Tinkering with projection speeds and colorization have made the epoch more accessible to generations solely raised on Kodachrome and watching programs on color screens. Yet the improvements detract for what had been acknowledged as the truest representation for the longest.
Color and graceful movements soften the war’s brutality.
The notion that some subjects were to be off-limits among polite society and ladies after the Great War remains quaint even into the 21st century. Somehow armed strife had remained noble throughout all the previous wars leading up to the 1914-18 conflagration. As if the laurel Mars set upon the fallen valiant’s head awarded greater valor since arrows or swords had cut him down.
Glorious sacrifice indoctrinated pre-Great War populations. Conveyor belt massacre quickly dashed that notion.
Nobody foresaw the Great War’s slaughter through battlefield innovations. The meat was unprepared for the grinder. Four years of incessant slaughter dislodged and disposed of martial romanticism forever.
Artists and writers who’d served the trenches or in the skies above Europe roamed wildly in their illustrations or descriptions of terrors onto canvas or paper. Summoning inspiration unnecessary. All they needed was remembering. Only the movies were reluctant. Fluid as celluloid is it could’ve trenchantly related horrors as well as the interior anguishes veterans of all sides shared.
Moviemakers then kept war films nearly bloodless. They were so sanitary we today can see them as nearly antiseptic. Moreover, scant few were produced during the 20-year interwar period.
Consensus may’ve been real life had been too gruesome.
Perhaps what people had shown themselves capable of was too frightening. After all, who wanted to imagine any neighborhood veterans repeatedly bayonetting an enemy or whose marksmanship had turned a foe’s head into mist?
So, let surrogate creations stand in for a mankind that had thoroughly debased itself.

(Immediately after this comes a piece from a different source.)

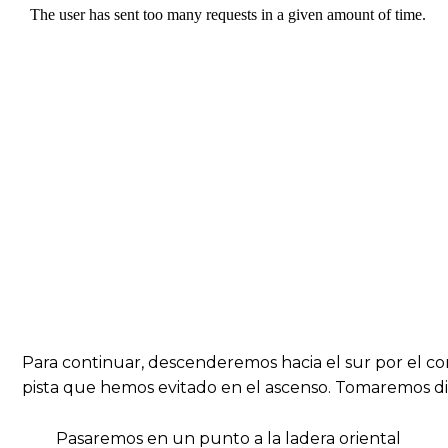
Para continuar, descenderemos hacia el sur por el cor
pista que hemos evitado en el ascenso. Tomaremos dic
Pasaremos en un punto a la ladera oriental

Conjured frights bumptiously released from imposed for all eternity imprisonments, ancient curses renewed then fulfilled by witless skeptics, and the disturbance of mysterious tribes replaced vicious events of 1914-18 on movie screens. Distance from recent reality as these fictions provided, never forget it was always then modern men who ignored the omens and warnings against breaching the seals between safety and danger, good and evil.
On screen, viewers beheld updated versions of Pandora’s plight. In real life it had been rampant technology which had ravaged humanity.
Moviemakers then seemed of two minds. The first wanted to show how mankind had succumbed to that which had been kept repressed in polite society. Second, despite the length and depths traveled in fantasy, any reckoning needed resolving in the nonetheless accepted manner. Wild, extravagant, salacious detours into the inhuman or beastly condition aside, the transgressor must return to the fold, repentant, prepared to atone, or forfeit his life.
Willfully ignoring the past carnage as they did, moviemakers sought to assure audiences remnants of the old virtues still held sway. No. It would take World War II and the “Red Menace” before filmmakers and society realized all the genteel strictures had been erased once and for all.